The U.S. General Accountability Office has published figures supporting that conclusion in a report on an informal study of colorectal screening coverage practices.

Kathryn Allen, a GAO health care director, notes in the report that colon cancer and rectal cancer will kill almost 57,000 U.S. residents this year.

Doctors say most people over age 50 should receive regular colorectal screening procedures, but fewer than half of U.S. residents in that age group who were surveyed in 2002 said they had ever received any colorectal cancer screening services, Allen writes in her report.

Doctors use 4 popular screening tests, ranging from inexpensive scans for fecal blood to high-tech colonic inspections that can cost thousands of dollars.

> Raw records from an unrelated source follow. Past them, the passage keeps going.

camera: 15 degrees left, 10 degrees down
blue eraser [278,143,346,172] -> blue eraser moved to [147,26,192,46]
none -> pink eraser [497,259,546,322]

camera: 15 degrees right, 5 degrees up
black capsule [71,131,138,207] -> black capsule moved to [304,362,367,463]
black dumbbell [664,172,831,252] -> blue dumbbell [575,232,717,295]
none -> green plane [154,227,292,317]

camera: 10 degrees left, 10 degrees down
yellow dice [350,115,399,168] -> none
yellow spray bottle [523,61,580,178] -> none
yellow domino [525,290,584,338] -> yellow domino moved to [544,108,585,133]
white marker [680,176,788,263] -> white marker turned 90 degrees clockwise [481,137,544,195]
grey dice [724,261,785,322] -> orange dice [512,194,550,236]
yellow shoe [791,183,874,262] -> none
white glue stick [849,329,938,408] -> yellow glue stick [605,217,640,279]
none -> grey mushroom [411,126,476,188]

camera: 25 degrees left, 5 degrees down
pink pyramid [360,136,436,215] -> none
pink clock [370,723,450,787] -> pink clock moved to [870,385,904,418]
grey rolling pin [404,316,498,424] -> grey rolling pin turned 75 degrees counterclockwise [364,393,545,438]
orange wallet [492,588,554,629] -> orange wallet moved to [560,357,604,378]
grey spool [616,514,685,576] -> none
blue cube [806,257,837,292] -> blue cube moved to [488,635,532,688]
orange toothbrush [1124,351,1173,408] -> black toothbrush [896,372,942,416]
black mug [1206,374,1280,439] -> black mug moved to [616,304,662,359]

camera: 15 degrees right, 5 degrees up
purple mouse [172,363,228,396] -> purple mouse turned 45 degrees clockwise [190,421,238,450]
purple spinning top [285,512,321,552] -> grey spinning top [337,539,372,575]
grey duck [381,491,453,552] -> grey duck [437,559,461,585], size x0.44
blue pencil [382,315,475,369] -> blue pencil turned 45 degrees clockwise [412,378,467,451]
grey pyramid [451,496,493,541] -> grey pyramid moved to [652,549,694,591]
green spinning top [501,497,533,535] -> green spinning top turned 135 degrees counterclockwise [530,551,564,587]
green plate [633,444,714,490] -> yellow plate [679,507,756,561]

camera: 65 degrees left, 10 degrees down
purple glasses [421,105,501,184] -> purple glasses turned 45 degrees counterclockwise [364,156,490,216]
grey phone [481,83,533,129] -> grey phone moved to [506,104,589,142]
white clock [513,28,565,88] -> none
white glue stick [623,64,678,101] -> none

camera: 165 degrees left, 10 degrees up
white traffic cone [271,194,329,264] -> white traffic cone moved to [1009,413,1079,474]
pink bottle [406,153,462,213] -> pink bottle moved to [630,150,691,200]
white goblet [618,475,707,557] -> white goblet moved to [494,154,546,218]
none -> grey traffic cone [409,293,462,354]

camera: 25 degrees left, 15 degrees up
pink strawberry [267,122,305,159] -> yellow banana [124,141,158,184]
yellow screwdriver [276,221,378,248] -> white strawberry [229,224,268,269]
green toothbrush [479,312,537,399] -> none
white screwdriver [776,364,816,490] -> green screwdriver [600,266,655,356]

GAO researchers found that 20 states require private health insurers to cover colorectal screening procedures.

In states without official screening requirements, all of the 19 small group plans reviewed covered some colorectal cancer screening procedures, and 17 were willing to pay for more than a basic fecal blood test.

The researchers also found that 4 of the 14 individual plans reviewed refuse to pay for any colorectal screening procedures but that the other 10 plans pay for all 4 of the popular cancer screening procedures.

Allen agrees with comments by America’s Health Insurance Plans, Washington, that U.S. residents’ low screening rates may be due partly to factors other than lack of coverage for screening procedures.

“Reasons that individuals do not obtain a colorectal cancer screening may include a lack of patient education, a general reluctance to be tested, or a physician’s lack of time to discuss or educate patients about screening,” Allen writes.